*Work instruction*
Scan the material and copy every line in which "valueType" appears.

*Record set*
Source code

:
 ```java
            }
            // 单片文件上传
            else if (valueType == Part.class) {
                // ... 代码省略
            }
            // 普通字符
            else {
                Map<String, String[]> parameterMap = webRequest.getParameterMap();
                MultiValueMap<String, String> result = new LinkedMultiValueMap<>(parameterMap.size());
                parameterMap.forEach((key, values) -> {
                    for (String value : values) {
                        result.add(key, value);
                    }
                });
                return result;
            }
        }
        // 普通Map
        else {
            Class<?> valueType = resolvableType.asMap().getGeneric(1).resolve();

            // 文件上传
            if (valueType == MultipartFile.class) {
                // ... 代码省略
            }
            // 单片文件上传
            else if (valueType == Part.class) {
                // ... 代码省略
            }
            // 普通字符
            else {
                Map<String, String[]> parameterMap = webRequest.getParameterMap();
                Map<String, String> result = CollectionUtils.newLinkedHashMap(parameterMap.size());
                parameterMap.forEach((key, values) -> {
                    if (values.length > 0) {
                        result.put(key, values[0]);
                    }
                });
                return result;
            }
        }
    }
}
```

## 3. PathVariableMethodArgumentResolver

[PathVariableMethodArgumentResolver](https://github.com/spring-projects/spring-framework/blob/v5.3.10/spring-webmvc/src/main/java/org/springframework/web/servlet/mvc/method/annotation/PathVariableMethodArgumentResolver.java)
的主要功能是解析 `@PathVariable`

*Reply to the task*
            else if (valueType == Part.class) {
            Class<?> valueType = resolvableType.asMap().getGeneric(1).resolve();
            if (valueType == MultipartFile.class) {
            else if (valueType == Part.class) {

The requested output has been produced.